人们日益热切地追求真实,但实际上可能只是费力不讨好,一个很重要的原因就是,游客看到的“真实”,有时只是当地人精明的商业企划。在乌布,那场极具当地色彩的舞蹈很可能是为(甚至是由)旅游行业创作出来的。在拉萨哲蚌寺,身穿绛红僧袍的喇嘛们仪式性地辩论经文奥义——何为“真实”的本质,巧不巧——他们这样做实际上是迫于执政者的要求,只要能赚到美元,后者就乐于鼓励旧习俗。在印度斯里那加的一条僻巷,你能看到一个手艺人往一块典雅的披肩上,耐心地刺绣金边。但在巷尾,他的哥哥招揽你走进销售“正宗仿劳力士”的店铺,也同样是一门古老的技艺。

For nearly every traveler, in any case, the prize souvenir from any trip will be the memory of an encounter with (let’s say) a Chinese guide armed with a story not so easily found in Chinatown back home. Very often that story will involve a highly unglamorous childhood in a village, a ‘‘real China’’ that might be the product of manufactured nostalgia and now has become the chance, through a visitor, to draw a little closer to Stanford. To wish that it were otherwise — to hope that the Chinese everywoman you meet wants to live the same ‘‘unspoiled,’’ often imprisoning existence as her father, without the iPhones and Audis and frappuccinos that we find so indispensable — is to practice a kind of imaginative colonialism. Let the rest of the world remain picturesque and quaint — ‘‘authentically’’ undeveloped — so that we can come away with some killer selfies!
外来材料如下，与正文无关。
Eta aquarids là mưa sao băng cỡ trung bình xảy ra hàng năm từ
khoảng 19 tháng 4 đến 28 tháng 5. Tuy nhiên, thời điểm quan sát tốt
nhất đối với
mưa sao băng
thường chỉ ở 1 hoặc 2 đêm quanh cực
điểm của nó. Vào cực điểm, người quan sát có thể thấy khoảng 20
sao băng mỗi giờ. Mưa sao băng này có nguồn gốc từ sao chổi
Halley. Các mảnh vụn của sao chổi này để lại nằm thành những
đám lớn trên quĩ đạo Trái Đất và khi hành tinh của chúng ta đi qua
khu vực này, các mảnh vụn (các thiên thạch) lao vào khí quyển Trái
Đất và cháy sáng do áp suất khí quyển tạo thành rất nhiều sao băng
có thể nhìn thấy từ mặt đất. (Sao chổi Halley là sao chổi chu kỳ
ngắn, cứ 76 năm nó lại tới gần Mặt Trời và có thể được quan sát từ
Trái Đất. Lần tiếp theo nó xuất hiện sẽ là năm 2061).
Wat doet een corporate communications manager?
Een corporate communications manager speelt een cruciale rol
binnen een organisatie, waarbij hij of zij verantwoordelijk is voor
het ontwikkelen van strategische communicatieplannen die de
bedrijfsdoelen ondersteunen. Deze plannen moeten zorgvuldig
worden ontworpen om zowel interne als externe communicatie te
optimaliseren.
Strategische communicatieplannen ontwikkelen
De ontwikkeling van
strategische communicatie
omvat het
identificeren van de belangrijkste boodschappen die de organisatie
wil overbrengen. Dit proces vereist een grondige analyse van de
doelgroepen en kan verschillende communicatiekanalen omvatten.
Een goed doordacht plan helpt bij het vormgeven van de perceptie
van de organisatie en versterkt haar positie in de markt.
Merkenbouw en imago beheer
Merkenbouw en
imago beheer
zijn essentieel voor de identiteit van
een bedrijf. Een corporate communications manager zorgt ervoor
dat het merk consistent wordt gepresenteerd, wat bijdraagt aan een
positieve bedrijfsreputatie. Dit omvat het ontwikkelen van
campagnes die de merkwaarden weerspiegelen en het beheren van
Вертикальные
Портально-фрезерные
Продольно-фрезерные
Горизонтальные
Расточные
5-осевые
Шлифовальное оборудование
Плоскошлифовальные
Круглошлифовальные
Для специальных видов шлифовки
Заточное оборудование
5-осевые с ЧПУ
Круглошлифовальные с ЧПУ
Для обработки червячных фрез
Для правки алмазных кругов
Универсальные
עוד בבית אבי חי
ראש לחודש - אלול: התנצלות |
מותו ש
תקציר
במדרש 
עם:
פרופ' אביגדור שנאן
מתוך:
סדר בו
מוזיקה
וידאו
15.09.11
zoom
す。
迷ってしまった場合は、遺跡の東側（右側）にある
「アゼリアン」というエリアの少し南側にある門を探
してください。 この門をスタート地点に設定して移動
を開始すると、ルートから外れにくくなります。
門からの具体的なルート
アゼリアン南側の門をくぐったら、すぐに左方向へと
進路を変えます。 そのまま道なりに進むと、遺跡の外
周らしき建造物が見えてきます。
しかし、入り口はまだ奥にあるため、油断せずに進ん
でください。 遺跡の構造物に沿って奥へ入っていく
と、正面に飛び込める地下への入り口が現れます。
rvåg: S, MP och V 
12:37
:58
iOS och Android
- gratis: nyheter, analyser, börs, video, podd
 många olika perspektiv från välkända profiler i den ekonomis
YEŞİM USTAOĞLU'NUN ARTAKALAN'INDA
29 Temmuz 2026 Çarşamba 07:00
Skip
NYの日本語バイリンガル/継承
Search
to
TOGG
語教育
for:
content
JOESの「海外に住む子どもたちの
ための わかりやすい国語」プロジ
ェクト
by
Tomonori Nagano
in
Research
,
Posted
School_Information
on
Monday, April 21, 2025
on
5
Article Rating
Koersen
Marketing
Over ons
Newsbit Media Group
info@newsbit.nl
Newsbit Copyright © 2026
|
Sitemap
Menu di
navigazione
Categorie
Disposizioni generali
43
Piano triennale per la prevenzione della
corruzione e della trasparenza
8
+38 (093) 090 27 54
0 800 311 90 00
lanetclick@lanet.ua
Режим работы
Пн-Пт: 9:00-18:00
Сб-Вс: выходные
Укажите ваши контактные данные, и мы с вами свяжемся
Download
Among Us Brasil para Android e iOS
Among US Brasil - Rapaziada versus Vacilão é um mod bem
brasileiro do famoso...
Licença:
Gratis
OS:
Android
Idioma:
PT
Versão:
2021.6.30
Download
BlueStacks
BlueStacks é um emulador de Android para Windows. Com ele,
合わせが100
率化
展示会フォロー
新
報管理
几乎对每一个旅行者来说,无论如何,一段旅程中最有价值的纪念品,就是一段特殊的记忆。比如,从一位中国导游那里听到一段在美国的华埠里不能轻易找到的故事。那段故事常常涉及一个村庄里度过的惨淡童年,那个“真实的中国”或许是人为制造的怀旧产物,而如今成为了一种机遇,通过旅行者拉近了讲述者与斯坦福大学的距离。盼望相反的情景——比如,希望你遇到的普普通通的中国女子,也想住在与她父亲的生活相同的“纯粹”环境里,尽管那种环境禁锢着人们,也没有我们认为不可或缺的iPhone、奥迪(Audi)和星冰乐(frappuccino)——就相当于践行某种幻想层面的殖民主义。让世界上的其他地方都保留风景如画的古朴样貌吧,保留在未经开发的“纯粹”环境里吧,这样我们走的时候就能炫耀一些超酷的自拍照了!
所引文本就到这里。